At 130gbp including ram and PSU all you need is a nic and case for 70gbp. Can easily get away with a single how port nic for 200Mbps.
I personally don't agree with OPs ideas about purchasing computer components, but he can get what he wants in his price range.
-
If i really wanted to i could already use an old i7-4770K system to manage the 200mbps requirement. The problem is the heat it will generate. I've got a computer cupboard with a number of systems inside it and over the years the number of systems has steadily increased but the ventilation has remained the same and is not something i can change.
I don't want to spend loads on a new system when i have a perfectly good capable system sitting right next to it. I also don't want to 'waste' a still powerful and useful system on what is essentially a glorified router that can do OpenVPN. This is what is limiting my spending. I also feel like it shouldn't cost an arm and leg to get OpenVPN to run @200mps.
I do agree though that it's starting to look a little unlikely i can get what i want since after having looked at normal power supplies i fear that is where a lot of the heat will still come from.
The picoPSU does not inspire confidence when looking at it. Looks like it will start generating smoke a couple of days after I've installed it and I'm not willing to buy what i consider to be an unknown and risky power supply from a company I've never heard of before, especially when experimenting for the first time with something like I'm currently doing.

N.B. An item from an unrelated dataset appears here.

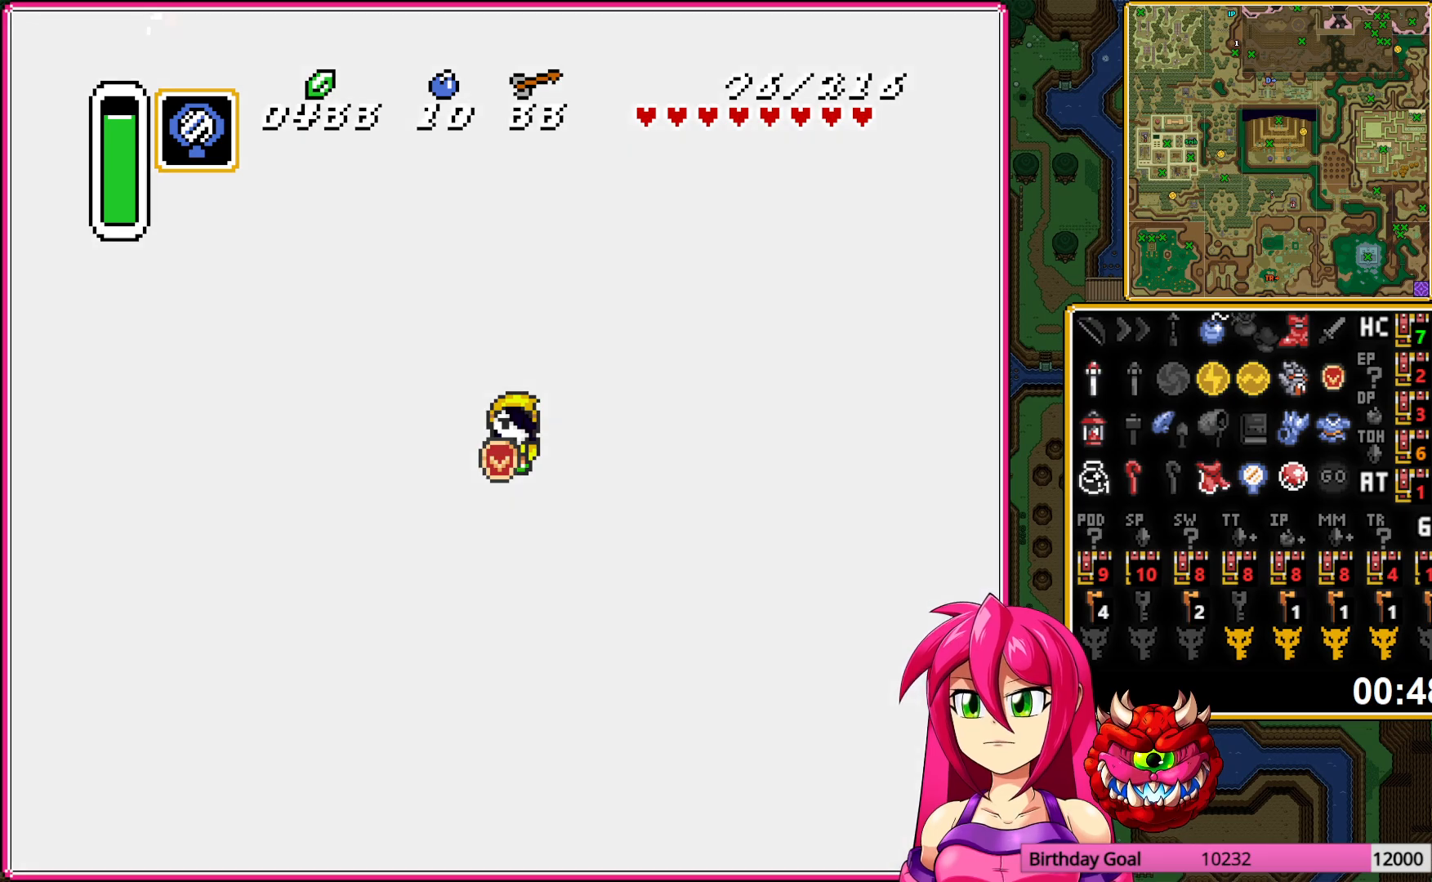
{"buttons": [], "events": []}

The hope was to, for example, buy an all in one solution for as close to £100 as possible from a place like Amazon and from a main stream brand i recognise like Asus for example. Failing that buy things like an asus all in one board, a low watt / low heat corsair power supply, cheap ram, a cheap micro-atx case and a dual network card and have pfsense run OpenVPN 24/7 on it while generating little heat and spending as close to £150 as possible.
The money and size of case wasn't the important part, the heat was, though if it got to £200+ I'd start to consider it no longer cost effective. The whole AES-NI thing is where i got my hopes up i guess. I thought maybe, finally, i could buy a cheap, low cost, low heat system that could encrypt OpenVPN @200mbps.

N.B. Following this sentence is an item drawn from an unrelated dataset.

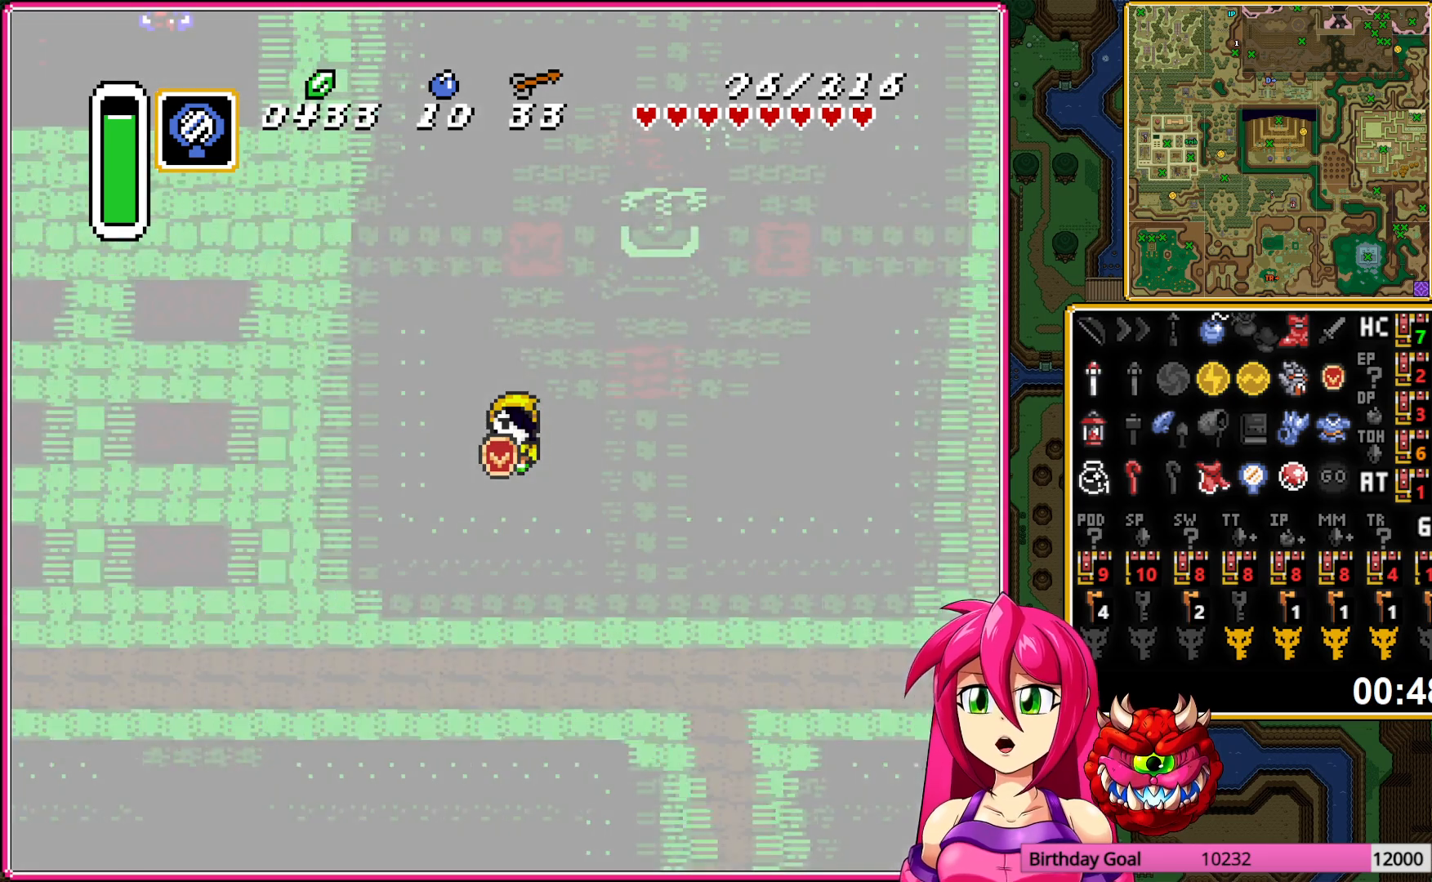
{"buttons": [], "events": []}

Having now gotten these replies and gone through the advice i can see that what i want and what's available are 2 different things. I'd like to buy a Qotom system but i see it as too much of an unknown risk which is of a similar catch 22. I don't know how good it is till i buy it but i won't buy it unless i know how good it is first, especially not when its shipped from abroad.
It's a shame Amazon don't have the more powerful AES-NI enabled Qotom's available from within the UK otherwise i'd give one a go.
Thanks to everyone for the help and advice though. It was all useful even if it was only to help me realise i can't do what i want within the limitations I've set myself.